Bekannte Schriftsteller wie John Grisham, Jodi Picoult und der Game-of-Thrones-Schöpfer George R. R. Martin verklagen das Unternehmen OpenAI, das hinter dem KI-Programm ChatGPT steht. Wie aus Dokumenten eines US-Bundesgerichts in New York hervorgeht, werfen sie dem Unternehmen „systematischen Diebstahl im großen Stil“ vor. Es ist der jüngste Fall eines juristischen Vorgehens von Autorinnen und Autoren, die darüber besorgt sind, dass auf künstlicher Intelligenz basierende Programme ihre urheberrechtlich geschützten Werke ohne Erlaubnis nutzen.
Laut den Dokumenten beanstanden die Autoren „eklatante und schädliche Verletzungen ihrer eingetragenen Urheberrechte“. Die künstliche Intelligenz ChatGPT beschreiben sie als große kommerzielle Unternehmung, die auf umfassenden und systematischen Diebstahl angewiesen sei.
Organisiert wurde die Klage von dem Autorenzusammenschluss Authors Guild. Weitere Kläger sind etwa David Baldacci, Sylvia Day, Jonathan Franzen und Elin Hilderbrand. „Es ist zwingend erforderlich, dass wir diesem Diebstahl Einhalt gebieten, oder wir werden unsere unglaubliche literarische Kultur zerstören, die viele andere kreative Industrien in den USA nährt“, sagte Geschäftsführerin Mary Rasenberger.
„Großartige Bücher werden in der Regel von Menschen geschrieben, die ihre Karriere und sogar ihr Leben damit verbringen, ihr Handwerk zu lernen und zu perfektionieren“, sagte Rasenberger. „Um unsere Literatur zu bewahren, müssen Autoren die Möglichkeit haben, zu kontrollieren, ob und wie ihre Werke von generativer KI verwendet werden.“
OpenAI will über Bedenken hinsichtlich künstlicher Intelligenz diskutieren
Ein OpenAI-Sprecher sagte, dass das Unternehmen die Rechte von Autorinnen und Autoren respektiere und glaube, „dass sie von der KI-Technologie profitieren sollten“. Es gebe produktive Gespräche mit kreativen Schöpfern weltweit, darunter auch mit Authors Guild.
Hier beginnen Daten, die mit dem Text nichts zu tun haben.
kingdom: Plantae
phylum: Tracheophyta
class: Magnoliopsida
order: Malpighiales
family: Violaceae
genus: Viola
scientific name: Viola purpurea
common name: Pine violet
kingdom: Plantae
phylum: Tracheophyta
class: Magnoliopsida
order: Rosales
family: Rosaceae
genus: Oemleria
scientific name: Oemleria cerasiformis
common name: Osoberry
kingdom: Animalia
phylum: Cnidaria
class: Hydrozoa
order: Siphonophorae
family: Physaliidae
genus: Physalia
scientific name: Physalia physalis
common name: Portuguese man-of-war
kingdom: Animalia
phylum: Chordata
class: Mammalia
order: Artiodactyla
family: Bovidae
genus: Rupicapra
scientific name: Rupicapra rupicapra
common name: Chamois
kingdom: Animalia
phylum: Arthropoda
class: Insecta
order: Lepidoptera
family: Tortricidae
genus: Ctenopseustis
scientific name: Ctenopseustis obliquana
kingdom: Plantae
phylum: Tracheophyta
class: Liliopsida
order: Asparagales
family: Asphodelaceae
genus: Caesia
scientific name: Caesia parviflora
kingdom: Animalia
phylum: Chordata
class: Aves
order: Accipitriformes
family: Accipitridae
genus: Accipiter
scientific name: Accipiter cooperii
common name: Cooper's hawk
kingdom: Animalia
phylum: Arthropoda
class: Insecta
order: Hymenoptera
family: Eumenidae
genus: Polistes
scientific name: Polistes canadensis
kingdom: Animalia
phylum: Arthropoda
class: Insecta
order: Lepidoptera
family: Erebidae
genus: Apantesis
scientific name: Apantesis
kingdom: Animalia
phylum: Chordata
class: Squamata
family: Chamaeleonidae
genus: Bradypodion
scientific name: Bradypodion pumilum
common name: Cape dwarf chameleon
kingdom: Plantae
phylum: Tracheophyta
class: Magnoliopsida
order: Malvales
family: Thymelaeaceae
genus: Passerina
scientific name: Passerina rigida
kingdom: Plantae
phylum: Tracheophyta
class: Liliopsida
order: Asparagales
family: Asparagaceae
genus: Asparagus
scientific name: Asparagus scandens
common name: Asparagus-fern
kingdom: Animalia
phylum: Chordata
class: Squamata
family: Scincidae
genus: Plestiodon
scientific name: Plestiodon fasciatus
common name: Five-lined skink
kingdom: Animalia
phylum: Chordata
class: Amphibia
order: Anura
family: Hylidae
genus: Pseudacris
Es werde kooperativ daran gearbeitet, die Bedenken hinsichtlich künstlicher Intelligenz zu verstehen und darüber zu diskutieren.
Bereits Anfang des Monats hatten mehrere Autoren OpenAI in San Francisco wegen „eindeutiger Verletzung geistigen Eigentums“ verklagt. Zuvor hatte OpenAI einen Bundesrichter in Kalifornien aufgefordert, Klagen der Komikerin Sarah Silverman und des Autors Paul Tremblay abzuweisen. Einer Gerichtsakte nach teilte OpenAI mit, dass die Behauptungen „den Umfang des Urheberrechts falsch verstehen und die Einschränkungen und Ausnahmen – einschließlich der fairen Nutzung – nicht berücksichtigen“.
Amazon hat bereits Nutzungsbedingungen für Veröffentlichungen angepasst
Die Einwände von Autoren gegen künstliche Intelligenz haben bereits dazu beigetragen, dass zum Beispiel Amazon, der größte Buchhändler der USA, seine Richtlinien für E-Books geändert hat. Der Konzern bittet Autoren mittlerweile, die über sein Kindle-Direct-Programm veröffentlichen möchten, Amazon im Voraus darüber zu informieren, dass sie KI-generiertes Material einbinden. Amazon beschränkt außerdem Autoren auf drei neue selbst veröffentlichte Bücher pro Tag auf Kindle Direct, um die Verbreitung von KI-Texten einzudämmen.